[Saved data entries]
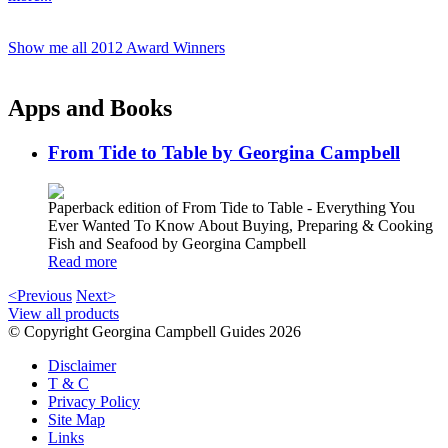
Show me all 2012 Award Winners
Apps and Books
From Tide to Table by Georgina Campbell
Paperback edition of From Tide to Table - Everything You
Ever Wanted To Know About Buying, Preparing & Cooking
Fish and Seafood by Georgina Campbell
Read more
<Previous
Next>
View all products
© Copyright Georgina Campbell Guides 2026
Disclaimer
T & C
Privacy Policy
Site Map
Links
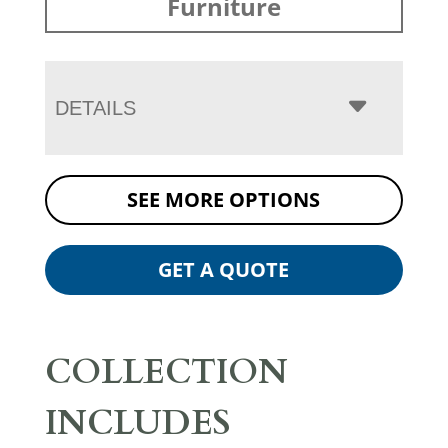
Furniture
DETAILS
SEE MORE OPTIONS
GET A QUOTE
COLLECTION
INCLUDES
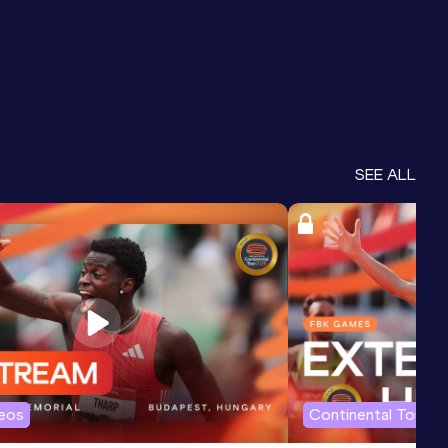
SEE ALL
deos
Continental Tour G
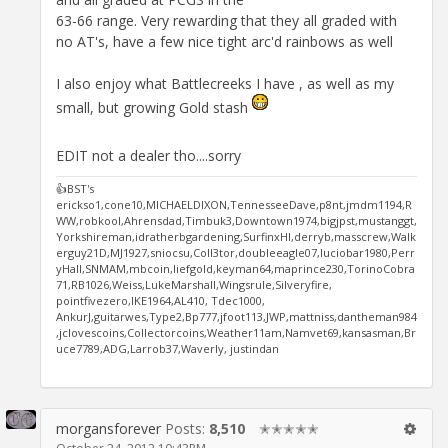
63-66 range. Very rewarding that they all graded with
no AT's, have a few nice tight arc'd rainbows as well
I also enjoy what Battlecreeks I have , as well as my
small, but growing Gold stash
EDIT not a dealer tho....sorry
👍BST's
erickso1,cone10,MICHAELDIXON,TennesseeDave,p8nt,jmdm1194,R
WW,robkool,Ahrensdad,Timbuk3,Downtown1974,bigjpst,mustanggt,
Yorkshireman,idratherbgardening,SurfinxHI,derryb,masscrew,Walk
erguy21D,MJ1927,sniocsu,Coll3tor,doubleeagle07,luciobar1980,Perr
yHall,SNMAM,mbcoin,liefgold,keyman64,maprince230,TorinoCobra
71,RB1026,Weiss,LukeMarshall,Wingsrule,Silveryfire,
pointfivezero,IKE1964,AL410, Tdec1000,
AnkurJ,guitarwes,Type2,Bp777,jfoot113,JWP,mattniss,dantheman984
,jclovescoins,Collectorcoins,Weather11am,Namvet69,kansasman,Br
uce7789,ADG,Larrob37,Waverly, justindan
morgansforever
Posts:
8,510
✭✭✭✭✭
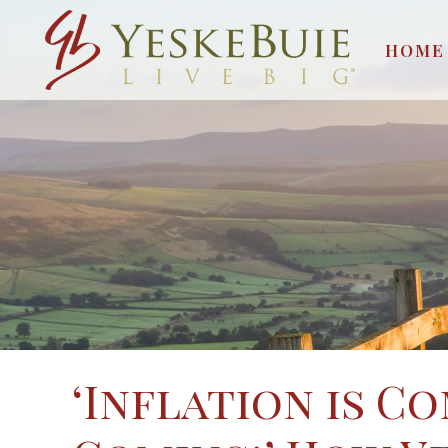
HOME
‘Inflation is Co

• EXERCISE INSTRUCTIONS: Rewrite all the rows, replacing each "Georgina Campbell" with "G. Campbell" and leaving everything else unchanged. Omit the pictures from your answer.

• TASK ANSWER:
Show me all 2012 Award Winners
Apps and Books
From Tide to Table by G. Campbell
Paperback edition of From Tide to Table - Everything You
Ever Wanted To Know About Buying, Preparing & Cooking
Fish and Seafood by G. Campbell
Read more
<Previous
Next>
View all products
© Copyright G. Campbell Guides 2026
Disclaimer
T & C
Privacy Policy
Site Map
Links
Furniture
DETAILS
SEE MORE OPTIONS
GET A QUOTE
COLLECTION
INCLUDES
SEE ALL
deos
Continental Tour G
63-66 range. Very rewarding that they all graded with
no AT's, have a few nice tight arc'd rainbows as well
I also enjoy what Battlecreeks I have , as well as my
small, but growing Gold stash
EDIT not a dealer tho....sorry
👍BST's
erickso1,cone10,MICHAELDIXON,TennesseeDave,p8nt,jmdm1194,R
WW,robkool,Ahrensdad,Timbuk3,Downtown1974,bigjpst,mustanggt,
Yorkshireman,idratherbgardening,SurfinxHI,derryb,masscrew,Walk
erguy21D,MJ1927,sniocsu,Coll3tor,doubleeagle07,luciobar1980,Perr
yHall,SNMAM,mbcoin,liefgold,keyman64,maprince230,TorinoCobra
71,RB1026,Weiss,LukeMarshall,Wingsrule,Silveryfire,
pointfivezero,IKE1964,AL410, Tdec1000,
AnkurJ,guitarwes,Type2,Bp777,jfoot113,JWP,mattniss,dantheman984
,jclovescoins,Collectorcoins,Weather11am,Namvet69,kansasman,Br
uce7789,ADG,Larrob37,Waverly, justindan
morgansforever
Posts:
8,510
✭✭✭✭✭
HOME
‘Inflation is Co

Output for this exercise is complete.